Friday, November 30, 2012

Mohonk (Wonderful World of Words)


I planned this current U.S. trip mostly to coincide with Thanksgiving and seeing family, but as long as I was coming here in November, I made sure to come in time for Mohonk.

(Pictured: Driving up to Mohonk from the NYC area.)

"Mohonk" is how my parents refer to the word puzzles weekend they attend every year, but more properly it's the name of the place where the event takes place: Mohonk Mountain House, an enormous old hotel nestled by a mountain lake in the Catskills.


On this particular weekend in November, crossword puzzlers and word games nerds from all over the country descend on Mohonk for an event called the "Wonderful World of Words," hosted by Will Shortz – yes, that Will Shortz, the New York Times crossword editor and NPR puzzle master.

I knew I'd found my people when I walked into the main downstairs lounge the first evening to find it full of nerd types already at work on the weekend's packet of puzzles, in front of windows onto a panoramic view of the lake outside. And there were chocolate cookies. Is this heaven?


From Friday evening to Sunday midday, there are speakers and games and puzzles, not to mention decadent meals, and ambles along the beautiful paths outside. Then there's the highlight of it all: a several-hour "Puzzle Hunt" that has everyone racing around the enormous hotel, trying to decipher clues hidden in framed photographs and behind fire extinguishers.

Highlights for me included:

– Our team winning the highest scoring single word in Scrabble Scramble (in which teams draw giant letters and compete to make the best word they can) with a word ("PREFILL") that later turned out not actually to be a word – but no one challenged us during the round, so we got to keep it. Audacity pays off!


– One of the weekend's speakers, a professional magician, learning the game Set from a friend of his and muttering, "That's crazy awesome," in response to my speedy Set playing.

– Putting a friendly face to Will Shortz's famous radio voice.

– The speakers, including a writing professor who developed an interest in lost and disappearing alphabets when he started carving phrases in obscure languages into wood, and another who gave a whiz-bang talk on the lyrics of the Beatles and how they developed over the course of their career.

– The Puzzle Hunt! I'd go every year just for this. Here's how it worked: Greg, who designs the hunt each year, gave us a speech about the history of the Mohonk site, then handed out a sheet of paper that was purportedly a "real" puzzle played back in the days when Mohonk was a small country inn.

(My family Puzzle Hunt team.)

Solving the four puzzles on the paper yielded the words "FIND FOUR TIME PASSAGES," suggesting the next clues would be somehow related to time. A search of the clocks on the ground floor of the hotel produced a paper with clues; the missing words could be found somewhere on the clocks, for example in the date shown on one clock or the name of the company that made another.

(I think I was the first person to pop into the pool room and ask if there was a clock in there, because the group playing pool – unrelated to the puzzle weekenders – was baffled by the question. Later in the night, I saw they'd put up a "No Clocks" sign to stop people coming in and bothering them!)

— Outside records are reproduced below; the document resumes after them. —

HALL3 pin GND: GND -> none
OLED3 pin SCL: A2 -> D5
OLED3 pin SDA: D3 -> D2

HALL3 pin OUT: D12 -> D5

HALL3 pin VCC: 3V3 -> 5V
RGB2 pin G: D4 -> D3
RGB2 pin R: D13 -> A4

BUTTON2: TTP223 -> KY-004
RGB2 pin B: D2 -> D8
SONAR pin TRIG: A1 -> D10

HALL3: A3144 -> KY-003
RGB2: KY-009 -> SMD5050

Plugging the words found on the clocks into the clues yielded letters that spelled "dining room" – where the place cards on each table, bearing numbers and flower names, turned out to correspond to letters which, when rearranged, spelled "laundry room." And then the laundry room (where I was helpfully led by a member of the desk staff, who wouldn't answer clues, but would direct you to any location in the hotel if asked) finally contained the final step of this particular "time passage": one quarter of a crossword puzzle that could be filled in with clues relating to this and other parts of the hunt.

The other three passages were similarly complex (including a mocked-up fake "TIME" magazine, a visit to a purported retirement party for someone named "Tim E.," a search for clues hidden in photographs from days past when Mohonk was a boys' school, a hunt for supposed alien visitors from the future, who looked an awful lot like the floral pattern in a certain tapestry...)

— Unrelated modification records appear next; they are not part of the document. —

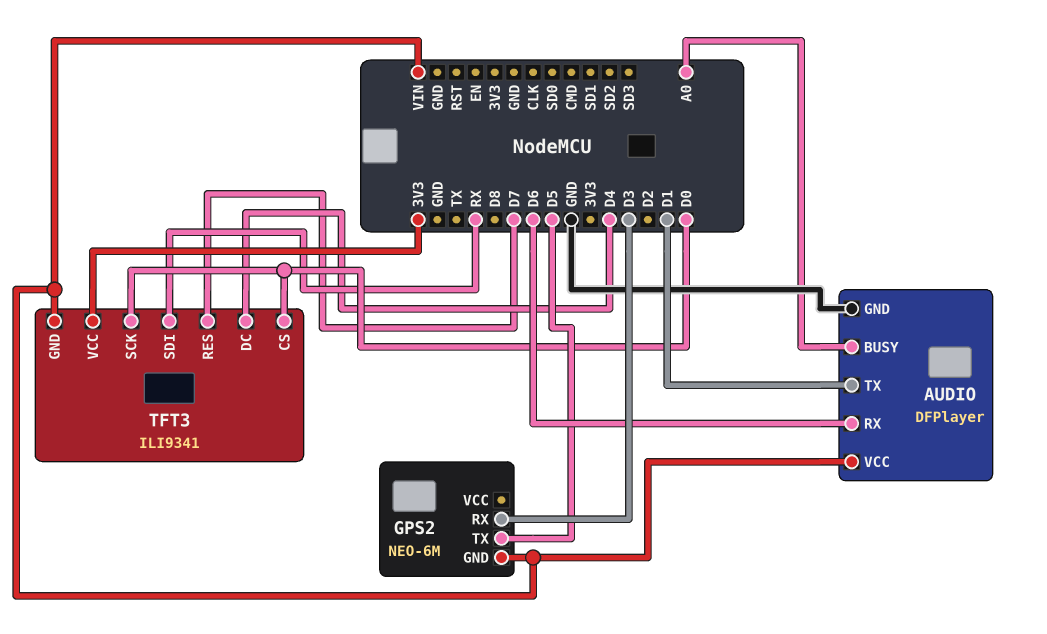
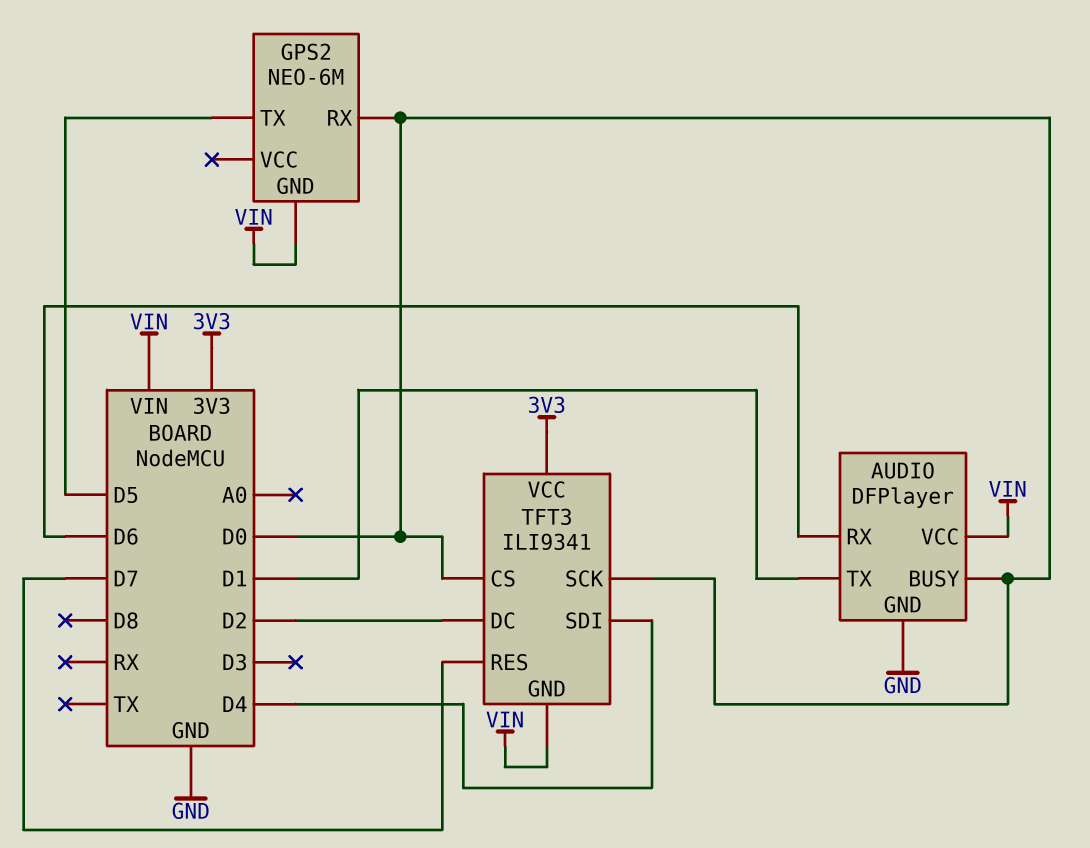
AUDIO pin BUSY: A0 -> D0
GPS2 pin RX: D3 -> D0
TFT3 pin DC: D4 -> D2
TFT3 pin SDI: RX -> D4

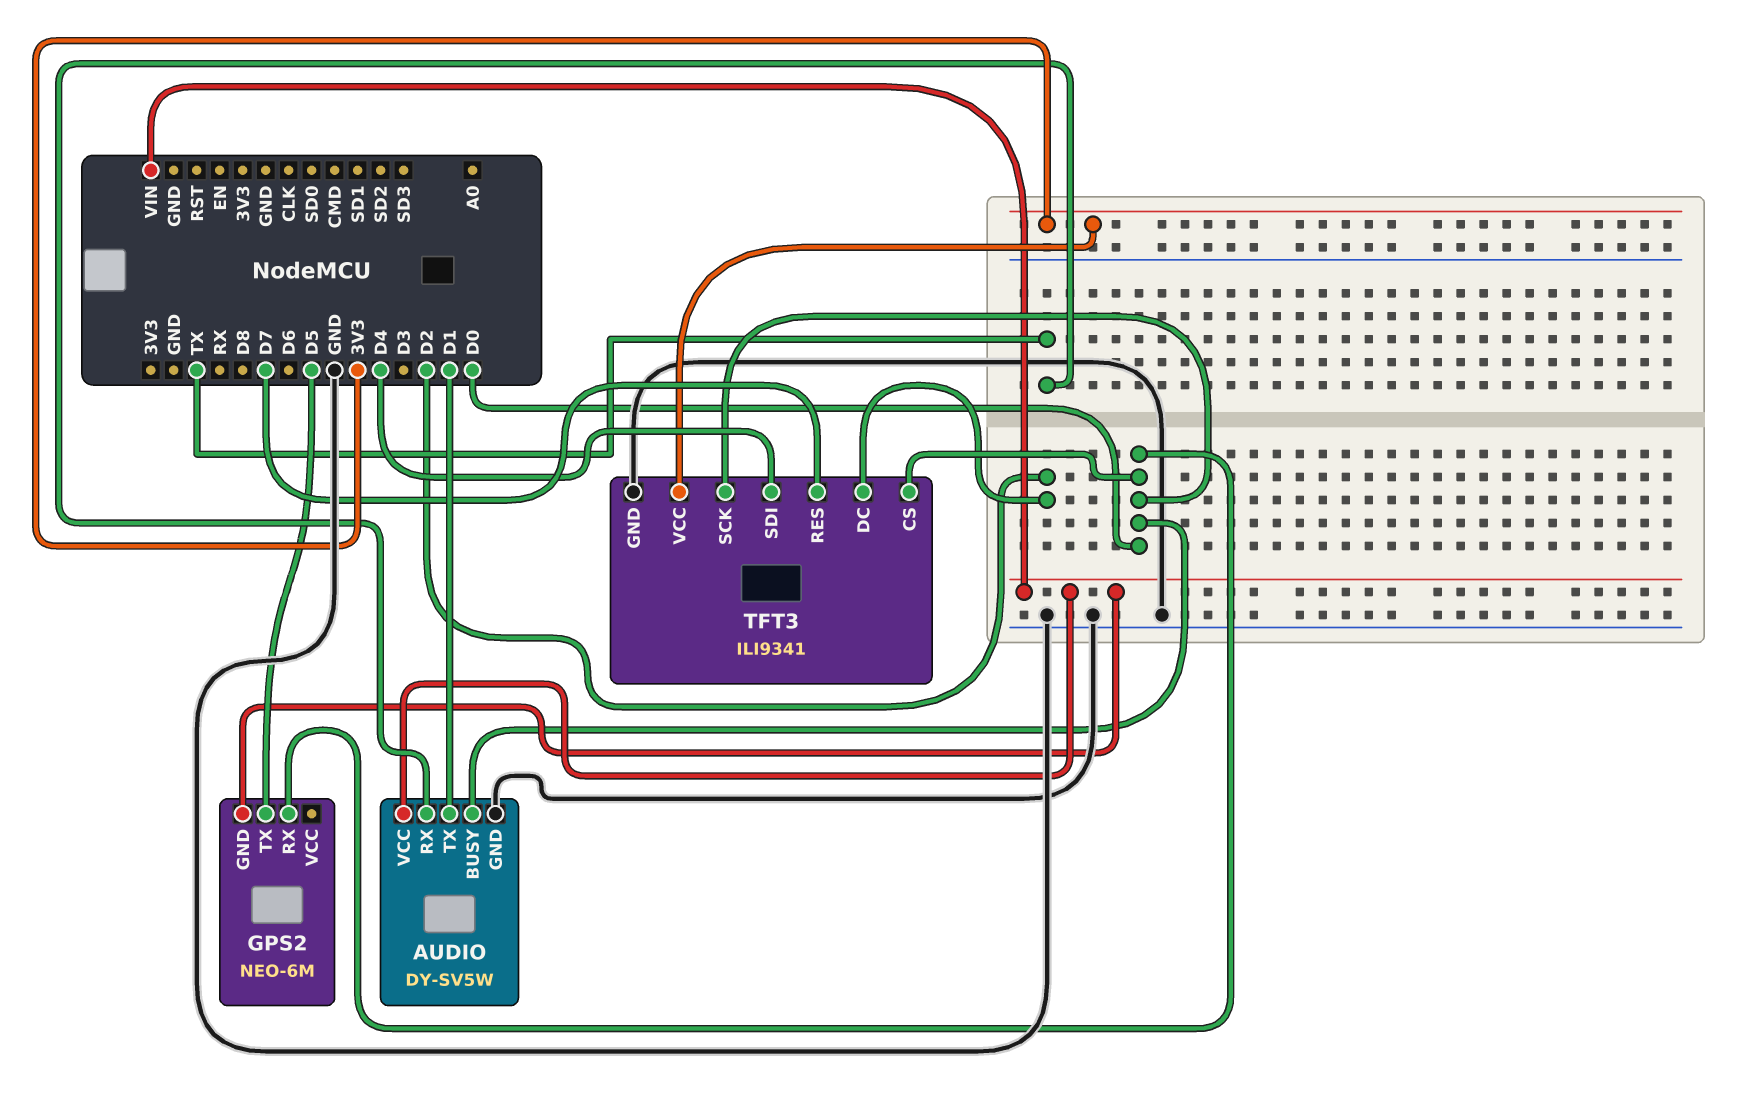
AUDIO: DFPlayer -> DY-SV5W
AUDIO pin RX: D6 -> TX
TFT3 pin GND: VIN -> GND

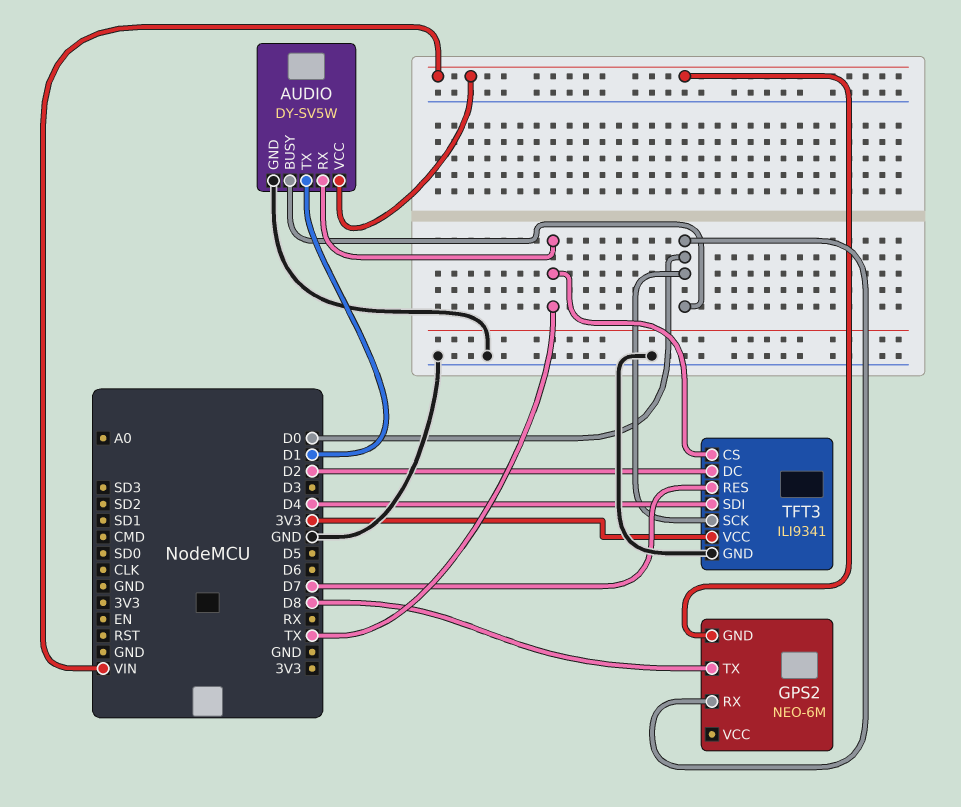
GPS2 pin TX: D5 -> D8
TFT3 pin CS: D0 -> TX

All together, it took us three or four hours, and my team (which was just me and my aunt by the end, after my parents called it a night) managed to finish third out of quite a numbers of players. We actually found the solution without solving all four "passages," then went back afterward and followed the trails we'd missed, so that we had all four pieces complete.

 

The Wonderful World of Words at Mohonk. Good place to be for a word nerd!